D. - Non trovi che le esperienze in solo, corrispondano ad un bisogno di « musica oltre che alla voglia di trovare anche strade personali?

R. - Certo, il concetto di gruppo autoctono è superato, tendiamo ora a dilatare, e comporre diversamente il gruppo a seconda delle occasioni; perché Lacy, perché Lytton e i Txalaparta, perché il quartetto dell'Angelicum, se non per dilatare l'esperienza Area? Le cose singole corrispondono alle passioni di ognuno (le « miserie personali ») e contemporaneamente si fa un passo in avanti. Si producono cose che si sentiranno magari in un prossimo disco. Mi sembra fondamentale superare il collettivo stabile che decisamente non esiste più.

A proposito sto cercando di programmare una tournee con Lacy per la fine di marzo; come vedi voglio proporre un confronto tra due esperienze completamente diverse, senza prime donne, alla pari; Lacy ha già scritto delle cose per me e io ho già abbozzato brani da eseguire assieme, improvviseremo anche naturalmente.

Sento molto il bisogno di questi confronti visto che mi muovo in un campo molto particolare, in cui mancano persone che facciano una ricerca parallela, almeno in Italia, ed è quasi impossibile trovare documentazioni di ciò che si fa all'estero(i dischi della Monk, di Joan La Barbara sono introvabili).

D. - Gli Area non suonano abbastanza, l'organizzazione di una tournee è cosa difficilissima, anche la prossima sarà autogestita, perché tutto questo?


R.- Questo nasce da un discorso politico evidentemente, e da una crisi economica: sono tutti fermi, non solo gruppi come noi, ma anche gruppi commerciali, come il Banco, per non parlare di chi fa jazz o musica contemporanea...

Da sempre c'è stato un problema invernale, ma quest'anno è una cosa incredibile, non riusciamo a concludere la programmazione della prossima tournee.

Ad esempio il Banco, con alle spalle Zard, su 25 date ne fa 15 nei locali con il guadagno assicurato; Area su 25 date fa 3 locali.

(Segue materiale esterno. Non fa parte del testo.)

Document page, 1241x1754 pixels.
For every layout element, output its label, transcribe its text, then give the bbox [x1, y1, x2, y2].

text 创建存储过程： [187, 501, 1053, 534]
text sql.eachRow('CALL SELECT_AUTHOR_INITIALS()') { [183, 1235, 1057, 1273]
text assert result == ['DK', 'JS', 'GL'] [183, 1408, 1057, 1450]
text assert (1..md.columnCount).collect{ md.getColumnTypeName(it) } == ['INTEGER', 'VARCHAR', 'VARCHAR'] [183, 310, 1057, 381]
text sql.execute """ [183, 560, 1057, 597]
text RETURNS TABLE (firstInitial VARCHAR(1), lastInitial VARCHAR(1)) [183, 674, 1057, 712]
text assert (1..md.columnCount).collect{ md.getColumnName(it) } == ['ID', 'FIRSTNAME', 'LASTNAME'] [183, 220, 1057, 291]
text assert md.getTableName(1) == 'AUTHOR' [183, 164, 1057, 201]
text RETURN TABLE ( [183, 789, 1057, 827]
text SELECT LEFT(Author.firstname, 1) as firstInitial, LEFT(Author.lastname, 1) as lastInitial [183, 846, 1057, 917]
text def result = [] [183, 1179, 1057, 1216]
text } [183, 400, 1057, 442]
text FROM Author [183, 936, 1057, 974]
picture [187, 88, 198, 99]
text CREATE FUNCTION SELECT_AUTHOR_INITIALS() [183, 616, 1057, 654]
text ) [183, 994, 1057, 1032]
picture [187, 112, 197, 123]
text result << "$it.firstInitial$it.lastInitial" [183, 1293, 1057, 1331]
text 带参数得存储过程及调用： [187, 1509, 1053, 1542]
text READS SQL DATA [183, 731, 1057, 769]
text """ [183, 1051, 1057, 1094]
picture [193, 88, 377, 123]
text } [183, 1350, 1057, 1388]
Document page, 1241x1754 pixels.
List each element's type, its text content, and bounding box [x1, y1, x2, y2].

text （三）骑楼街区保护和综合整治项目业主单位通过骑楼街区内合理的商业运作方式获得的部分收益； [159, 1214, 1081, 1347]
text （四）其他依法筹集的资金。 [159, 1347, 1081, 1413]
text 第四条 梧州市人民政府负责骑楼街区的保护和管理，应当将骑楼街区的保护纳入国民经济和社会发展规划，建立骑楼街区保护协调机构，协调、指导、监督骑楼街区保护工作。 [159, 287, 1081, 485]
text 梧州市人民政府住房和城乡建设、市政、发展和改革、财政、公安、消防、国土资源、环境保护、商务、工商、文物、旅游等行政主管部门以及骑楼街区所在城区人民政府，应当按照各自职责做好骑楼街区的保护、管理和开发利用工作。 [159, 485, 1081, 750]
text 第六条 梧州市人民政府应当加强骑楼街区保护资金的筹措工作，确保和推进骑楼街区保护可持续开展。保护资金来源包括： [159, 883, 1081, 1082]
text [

Il circuito alternativo, poi, non esiste più, si è sgretolato completamente, ha subito delle mazzate economiche incredibili; tutti i gruppi extraparlamentari hanno dei problemi, è come il dopo-sessantotto.

Dunque, per tornare al discorso di prima, noi aspettiamo di poter fare sicuramente questi 3 o 4 locali, incassare gli anticipi, e con questi autogestirci il resto: quindi è un punto interrogativo, un azzardo continuo.